= Brief =
Your copy should match the records exactly, except that no pictures appear in it.
--- START ---
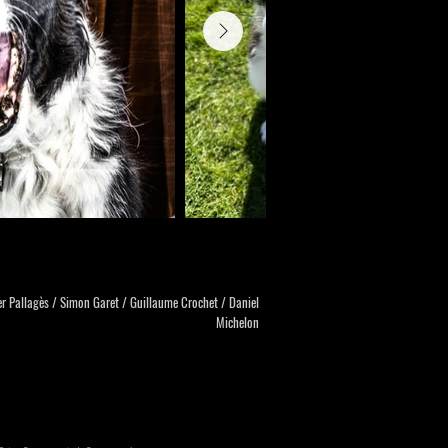
er Pallagès / Simon Garet / Guillaume Crochet / Daniel
Michelon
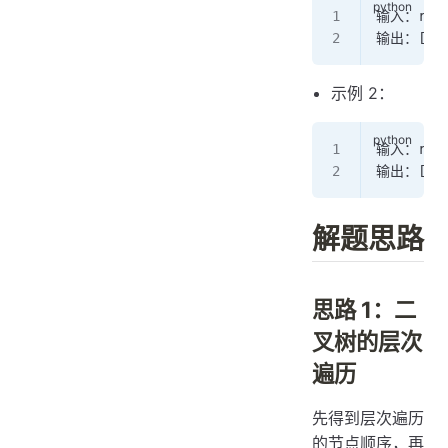
输入：root
输出：[[
1
示例 2：
输入：root
输出：[[
1
解题思路
思路 1：二
叉树的层次
遍历
先得到层次遍历
的节点顺序，再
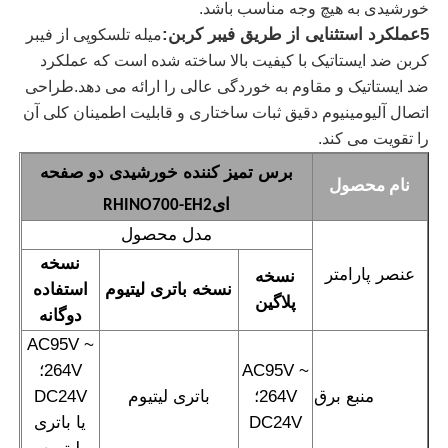
خورشیدی به هیچ وجه مناسب باشد.
5عملکرد استثنایی از طریق فیبر کربن:
میله تلسکوپی از فیبر
برش تمیز کننده پنل خورشیدی
کربن ضد ایستاتیک با کیفیت بالا ساخته شده است که عملکرد
ضد ایستاتیک و مقاوم به خوردگی عالی را ارائه می دهد.طراحی
اتصال آلیومینیوم دقیق ثبات ساختاری و قابلیت اطمینان کلی آن
برش چرخشی پنل خورشیدی
را تقویت می کند.
برس تمیز کننده خورشیدی دو صفحه
برس شستشوی پنل خورشیدی
نام محصول
ای
RHINO700-EH2
مدل محصول
برس غلتکی پنل خورشیدی
نسخه
عنصر پارامتر
نسخه
نسخه باتری لیتیوم
استفاده
پلاگین
ابزارهای تمیز کردن پنل خورشیدی
دوگانه
AC95V ~
تجهیزات شستشوی پنل خورشیدی
AC95V ~
264V؛
منبع برق
264V؛
باتری لیتیوم
DC24V
DC24V
یا باتری
میله‌ی آب‌رسانی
--- END ---
= Answer to the exercise =
er Pallagès / Simon Garet / Guillaume Crochet / Daniel
Michelon
输入：root
输出：[[
1
示例 2：
输入：root
输出：[[
1
解题思路
思路 1：二
叉树的层次
遍历
先得到层次遍历
的节点顺序，再
خورشیدی به هیچ وجه مناسب باشد.
5عملکرد استثنایی از طریق فیبر کربن:
میله تلسکوپی از فیبر
برش تمیز کننده پنل خورشیدی
کربن ضد ایستاتیک با کیفیت بالا ساخته شده است که عملکرد
ضد ایستاتیک و مقاوم به خوردگی عالی را ارائه می دهد.طراحی
اتصال آلیومینیوم دقیق ثبات ساختاری و قابلیت اطمینان کلی آن
برش چرخشی پنل خورشیدی
را تقویت می کند.
برس تمیز کننده خورشیدی دو صفحه
برس شستشوی پنل خورشیدی
نام محصول
ای
RHINO700-EH2
مدل محصول
برس غلتکی پنل خورشیدی
نسخه
عنصر پارامتر
نسخه
نسخه باتری لیتیوم
استفاده
پلاگین
ابزارهای تمیز کردن پنل خورشیدی
دوگانه
AC95V ~
تجهیزات شستشوی پنل خورشیدی
AC95V ~
264V؛
منبع برق
264V؛
باتری لیتیوم
DC24V
DC24V
یا باتری
میله‌ی آب‌رسانی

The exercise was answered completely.